→ **Supplied text**
--- START ---

Connie and Maury’s key to a 40-year marriage? Don’t take it seriously.

She’s got a new memoir about her trailblazing career. He’s a daytime talk show legend. Together, they’re still laughing at their “Wall of Shame.”

After years out of the limelight, Connie Chung, accompanied by her husband of 40 years, Maury Povich, and dog Taxi, is back out in front to promote her memoir, "Connie." (Taurat Hossein for The Washington Post)
14 min

NEW YORK

It didn’t take long for someone to spot Maury Povich on the street.

At the entrance to Central Park, a young woman in a white carriage gasped as she saw the tall, slender 84-year-old talk show host who was America’s patron saint of paternity tests for more than 30 years. (She asked for a picture, of course, and he obliged.)

Slipping by unnoticed was his wife of nearly four decades, Connie Chung, dressed in black leggings and a white jacket. She wore a visor, not to disguise herself to passersby, but because at 78 she likes the effect of it — “It’s like an instant facelift,” she joked. The pair were taking their caramel-colored golden retriever, Taxi, out for a late-afternoon constitutional.

Farther along, two police officers addressed Povich as he waited, Taxi’s leash in hand, to cross an intersection.

“I feel like I know you from somewhere,” one cop said, arms crossed over chest.

“That’s Maury Povich,” said his colleague.

“Oh, I was going to say Jerry Springer,” the cop said.

“What?!” Povich responded, his eyes raised high in (mostly) mock incredulity. Chung guffawed.

“Jerry Springer’s dead!” they cried in unison.

--- END ---

→ **Material shown**
--- START ---

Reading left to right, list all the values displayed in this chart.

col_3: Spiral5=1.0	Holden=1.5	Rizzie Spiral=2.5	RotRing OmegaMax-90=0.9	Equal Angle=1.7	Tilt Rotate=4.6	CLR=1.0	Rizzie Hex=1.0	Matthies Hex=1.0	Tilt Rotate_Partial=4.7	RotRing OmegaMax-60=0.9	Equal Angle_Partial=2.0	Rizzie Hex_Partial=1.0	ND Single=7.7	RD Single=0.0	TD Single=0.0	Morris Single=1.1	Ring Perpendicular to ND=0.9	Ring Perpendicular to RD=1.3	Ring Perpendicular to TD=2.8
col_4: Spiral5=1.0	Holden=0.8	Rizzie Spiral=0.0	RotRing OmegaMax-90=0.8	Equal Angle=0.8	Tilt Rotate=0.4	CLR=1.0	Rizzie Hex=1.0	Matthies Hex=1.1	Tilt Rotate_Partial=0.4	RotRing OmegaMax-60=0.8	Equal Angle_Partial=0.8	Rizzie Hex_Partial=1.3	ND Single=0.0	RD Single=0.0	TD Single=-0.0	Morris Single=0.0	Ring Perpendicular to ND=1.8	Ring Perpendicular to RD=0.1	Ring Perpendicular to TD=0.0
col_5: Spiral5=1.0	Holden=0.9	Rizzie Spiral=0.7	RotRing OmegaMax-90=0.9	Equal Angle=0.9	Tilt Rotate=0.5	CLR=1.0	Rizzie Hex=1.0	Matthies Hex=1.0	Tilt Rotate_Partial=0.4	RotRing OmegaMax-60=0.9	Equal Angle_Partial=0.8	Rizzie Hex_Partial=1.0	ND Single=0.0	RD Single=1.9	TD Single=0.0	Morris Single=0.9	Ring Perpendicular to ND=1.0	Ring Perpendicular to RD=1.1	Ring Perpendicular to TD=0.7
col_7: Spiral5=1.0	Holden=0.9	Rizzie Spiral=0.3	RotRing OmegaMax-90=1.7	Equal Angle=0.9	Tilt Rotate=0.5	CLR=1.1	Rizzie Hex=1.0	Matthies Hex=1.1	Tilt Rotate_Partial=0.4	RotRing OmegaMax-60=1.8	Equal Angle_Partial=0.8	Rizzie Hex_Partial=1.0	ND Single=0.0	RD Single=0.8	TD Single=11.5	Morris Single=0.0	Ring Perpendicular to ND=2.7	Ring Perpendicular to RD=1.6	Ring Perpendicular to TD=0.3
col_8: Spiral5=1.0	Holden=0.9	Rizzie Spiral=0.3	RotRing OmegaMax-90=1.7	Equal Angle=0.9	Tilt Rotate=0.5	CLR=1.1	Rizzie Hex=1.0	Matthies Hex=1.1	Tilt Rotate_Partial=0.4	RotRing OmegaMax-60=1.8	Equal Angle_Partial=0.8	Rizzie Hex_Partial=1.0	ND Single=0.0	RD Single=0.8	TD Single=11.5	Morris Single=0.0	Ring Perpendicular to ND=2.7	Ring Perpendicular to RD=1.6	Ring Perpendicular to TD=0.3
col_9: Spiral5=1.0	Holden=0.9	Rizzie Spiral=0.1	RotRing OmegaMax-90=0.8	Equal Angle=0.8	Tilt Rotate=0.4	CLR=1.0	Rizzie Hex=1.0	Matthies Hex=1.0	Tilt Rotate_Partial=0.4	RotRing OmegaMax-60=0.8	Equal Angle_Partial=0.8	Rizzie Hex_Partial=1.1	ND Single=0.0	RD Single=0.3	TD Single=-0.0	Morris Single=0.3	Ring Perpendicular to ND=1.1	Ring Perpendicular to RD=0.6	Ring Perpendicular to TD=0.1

--- END ---

In the Connie Chung and Maury Povich article, copy everything from "Slipping by unnoticed" down to "said his colleague.".

Slipping by unnoticed was his wife of nearly four decades, Connie Chung, dressed in black leggings and a white jacket. She wore a visor, not to disguise herself to passersby, but because at 78 she likes the effect of it — “It’s like an instant facelift,” she joked. The pair were taking their caramel-colored golden retriever, Taxi, out for a late-afternoon constitutional.

Farther along, two police officers addressed Povich as he waited, Taxi’s leash in hand, to cross an intersection.

“I feel like I know you from somewhere,” one cop said, arms crossed over chest.

“That’s Maury Povich,” said his colleague.